Look through the listing for the word "ankle". Copy each line that has it.
————
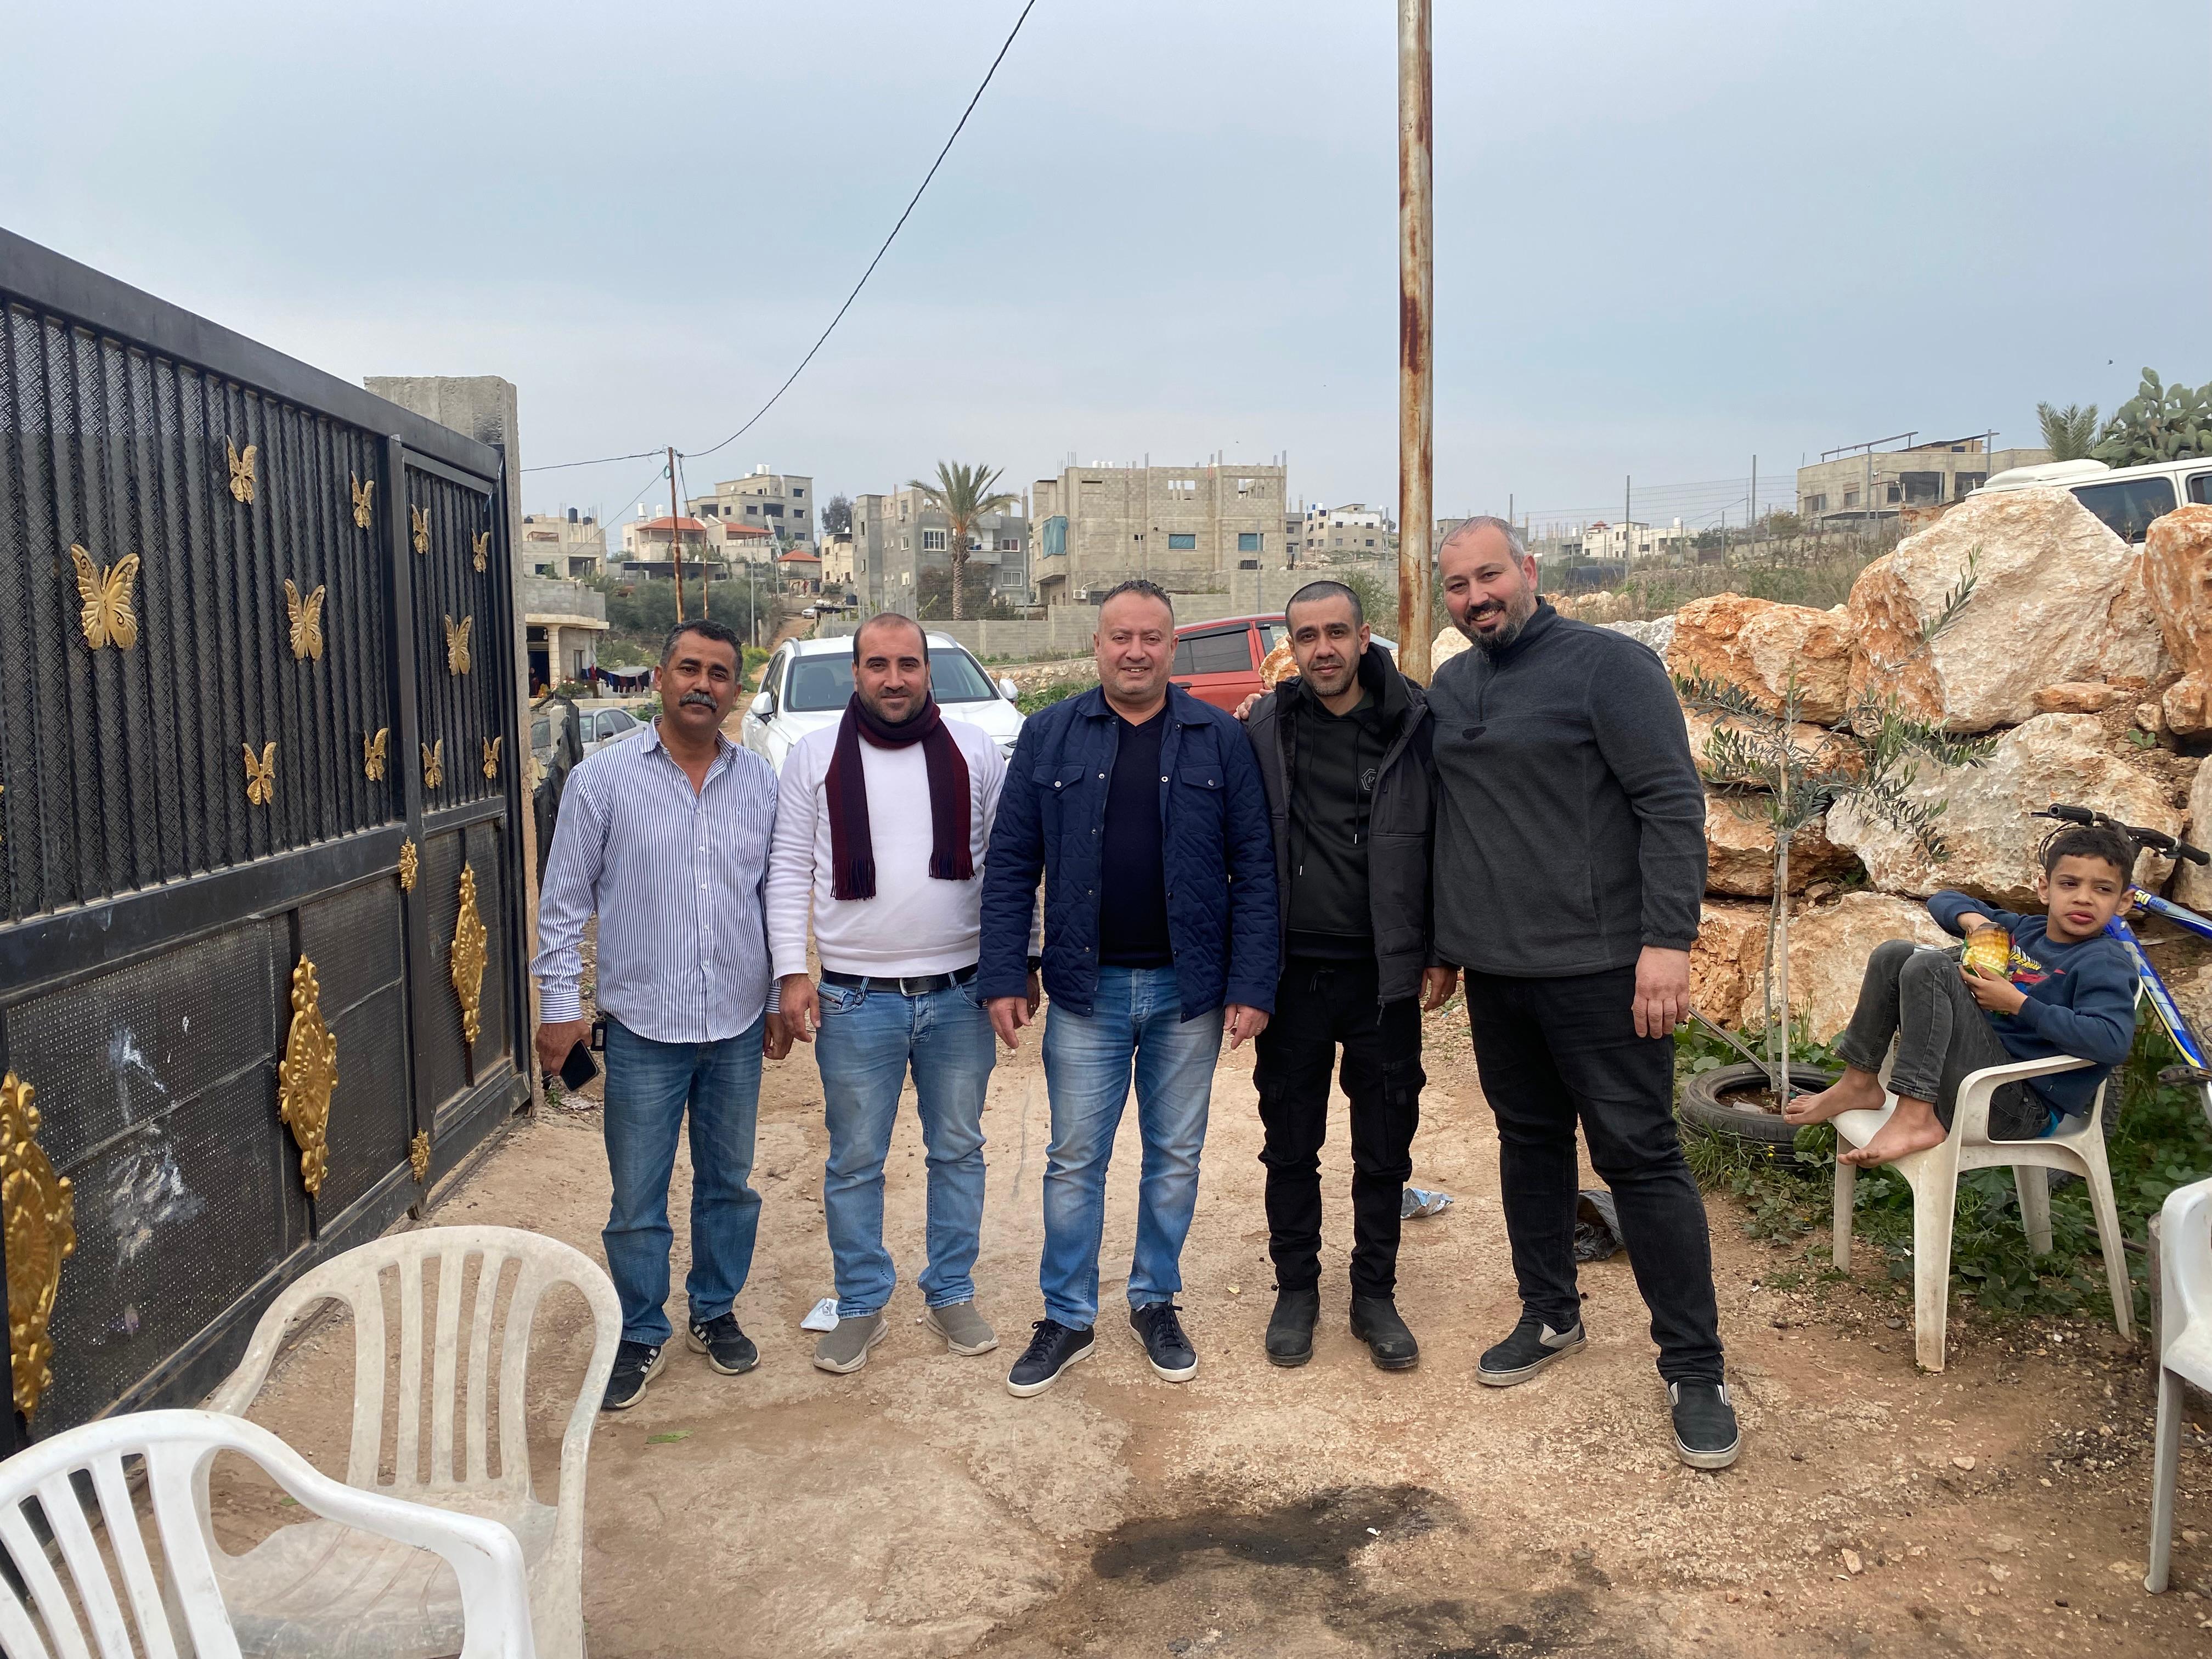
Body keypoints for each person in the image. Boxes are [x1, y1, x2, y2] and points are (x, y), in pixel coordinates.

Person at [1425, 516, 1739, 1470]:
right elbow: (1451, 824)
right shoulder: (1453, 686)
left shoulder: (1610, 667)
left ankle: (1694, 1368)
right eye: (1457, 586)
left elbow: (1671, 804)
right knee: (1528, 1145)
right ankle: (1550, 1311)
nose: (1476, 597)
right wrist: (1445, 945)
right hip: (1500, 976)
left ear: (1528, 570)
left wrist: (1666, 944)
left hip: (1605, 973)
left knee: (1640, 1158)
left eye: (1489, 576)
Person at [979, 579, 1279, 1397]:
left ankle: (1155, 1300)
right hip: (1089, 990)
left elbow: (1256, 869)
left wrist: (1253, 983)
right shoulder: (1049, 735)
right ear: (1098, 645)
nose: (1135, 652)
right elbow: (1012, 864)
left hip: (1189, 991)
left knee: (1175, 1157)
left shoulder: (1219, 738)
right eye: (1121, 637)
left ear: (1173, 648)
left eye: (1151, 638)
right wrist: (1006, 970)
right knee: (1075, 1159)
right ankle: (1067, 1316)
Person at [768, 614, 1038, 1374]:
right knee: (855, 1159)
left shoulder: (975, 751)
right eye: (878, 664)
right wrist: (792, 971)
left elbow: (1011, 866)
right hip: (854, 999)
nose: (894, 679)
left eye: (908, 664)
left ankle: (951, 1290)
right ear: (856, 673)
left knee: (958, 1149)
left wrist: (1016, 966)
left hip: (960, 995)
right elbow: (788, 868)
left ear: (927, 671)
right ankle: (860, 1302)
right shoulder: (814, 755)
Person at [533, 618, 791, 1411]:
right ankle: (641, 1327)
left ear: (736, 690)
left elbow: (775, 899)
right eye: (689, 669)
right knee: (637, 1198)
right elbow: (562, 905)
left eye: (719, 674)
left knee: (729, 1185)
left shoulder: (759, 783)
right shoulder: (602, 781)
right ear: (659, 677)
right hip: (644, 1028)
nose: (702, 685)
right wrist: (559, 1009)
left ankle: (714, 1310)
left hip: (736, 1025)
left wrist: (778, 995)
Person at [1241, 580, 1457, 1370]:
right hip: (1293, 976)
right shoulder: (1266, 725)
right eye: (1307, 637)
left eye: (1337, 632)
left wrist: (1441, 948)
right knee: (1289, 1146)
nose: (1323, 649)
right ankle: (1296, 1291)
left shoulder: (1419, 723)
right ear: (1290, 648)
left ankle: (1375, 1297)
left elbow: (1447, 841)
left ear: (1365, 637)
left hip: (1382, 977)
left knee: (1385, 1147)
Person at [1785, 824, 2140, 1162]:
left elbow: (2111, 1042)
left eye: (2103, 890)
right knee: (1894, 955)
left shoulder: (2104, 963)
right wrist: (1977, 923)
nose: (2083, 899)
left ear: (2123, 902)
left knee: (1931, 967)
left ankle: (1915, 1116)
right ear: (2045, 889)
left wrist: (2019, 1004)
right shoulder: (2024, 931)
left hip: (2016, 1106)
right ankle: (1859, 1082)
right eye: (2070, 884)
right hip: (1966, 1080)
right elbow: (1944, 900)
————
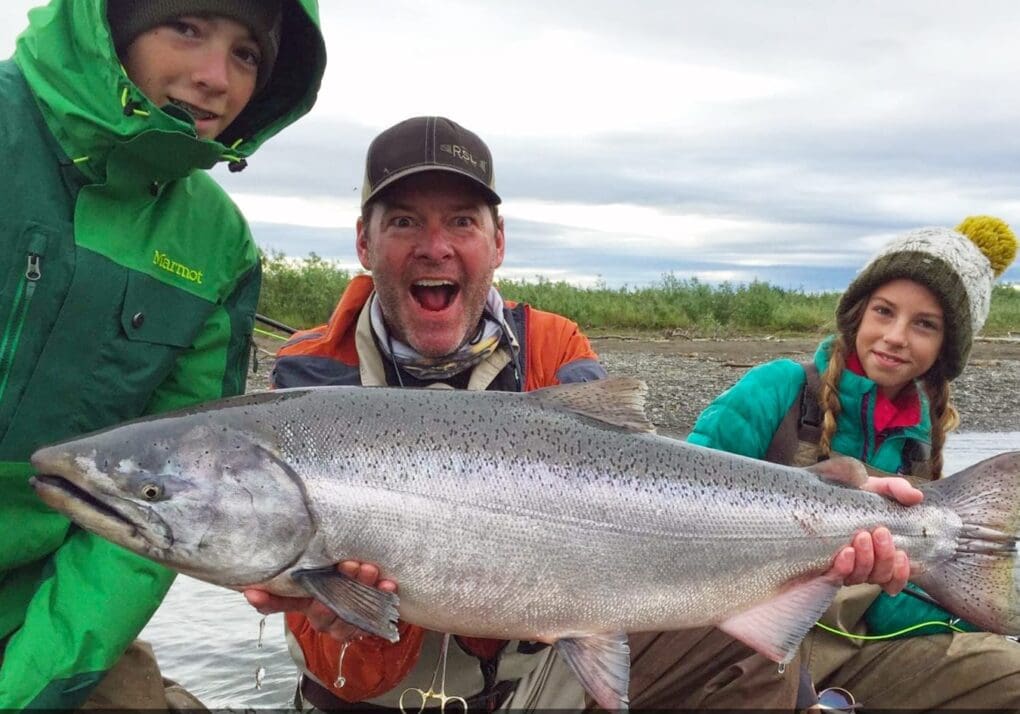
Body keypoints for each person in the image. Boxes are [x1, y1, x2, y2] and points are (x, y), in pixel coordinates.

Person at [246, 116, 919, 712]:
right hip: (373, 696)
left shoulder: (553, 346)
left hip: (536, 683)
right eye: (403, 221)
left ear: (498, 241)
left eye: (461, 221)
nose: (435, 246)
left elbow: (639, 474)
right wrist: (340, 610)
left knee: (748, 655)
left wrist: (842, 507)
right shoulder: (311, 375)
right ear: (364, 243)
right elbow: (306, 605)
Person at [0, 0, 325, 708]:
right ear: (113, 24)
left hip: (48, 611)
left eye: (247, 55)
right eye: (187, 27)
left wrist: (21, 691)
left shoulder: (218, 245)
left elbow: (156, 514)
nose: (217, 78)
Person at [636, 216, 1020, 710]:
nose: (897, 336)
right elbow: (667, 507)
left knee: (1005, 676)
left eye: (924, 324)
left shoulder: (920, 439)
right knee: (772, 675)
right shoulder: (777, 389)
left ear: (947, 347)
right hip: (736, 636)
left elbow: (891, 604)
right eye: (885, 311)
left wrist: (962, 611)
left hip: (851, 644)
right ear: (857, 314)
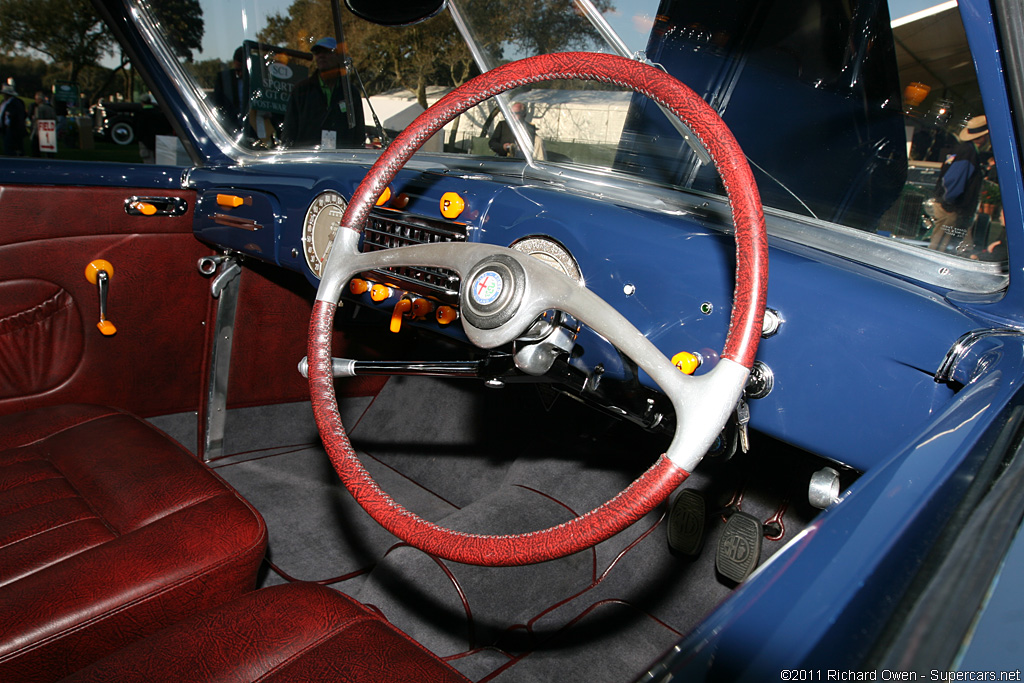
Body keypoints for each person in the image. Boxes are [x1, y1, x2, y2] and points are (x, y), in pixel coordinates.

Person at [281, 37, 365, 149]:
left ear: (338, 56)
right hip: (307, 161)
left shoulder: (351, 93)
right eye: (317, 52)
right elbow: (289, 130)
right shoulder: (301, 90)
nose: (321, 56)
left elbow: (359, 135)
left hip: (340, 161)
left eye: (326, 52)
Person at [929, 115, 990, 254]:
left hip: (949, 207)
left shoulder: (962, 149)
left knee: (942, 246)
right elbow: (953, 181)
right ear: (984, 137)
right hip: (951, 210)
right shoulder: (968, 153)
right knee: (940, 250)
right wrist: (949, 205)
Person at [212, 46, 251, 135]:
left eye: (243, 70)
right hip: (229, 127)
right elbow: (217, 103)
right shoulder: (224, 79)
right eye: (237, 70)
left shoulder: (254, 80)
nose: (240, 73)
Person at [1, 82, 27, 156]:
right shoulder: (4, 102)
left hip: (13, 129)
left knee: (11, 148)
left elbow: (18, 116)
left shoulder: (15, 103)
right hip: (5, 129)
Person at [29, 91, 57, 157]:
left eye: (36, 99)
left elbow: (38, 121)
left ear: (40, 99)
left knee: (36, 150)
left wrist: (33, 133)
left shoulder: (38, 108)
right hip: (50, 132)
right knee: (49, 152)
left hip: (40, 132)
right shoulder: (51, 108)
————
▸ Written reply:
left ankle: (1694, 1368)
right ankle: (1550, 1311)
left ankle: (1155, 1300)
right ankle: (1067, 1316)
left ankle: (951, 1290)
right ankle: (860, 1302)
right ankle: (641, 1327)
left ankle: (714, 1310)
right ankle: (1296, 1291)
left ankle: (1375, 1297)
left ankle: (1915, 1116)
right ankle: (1859, 1082)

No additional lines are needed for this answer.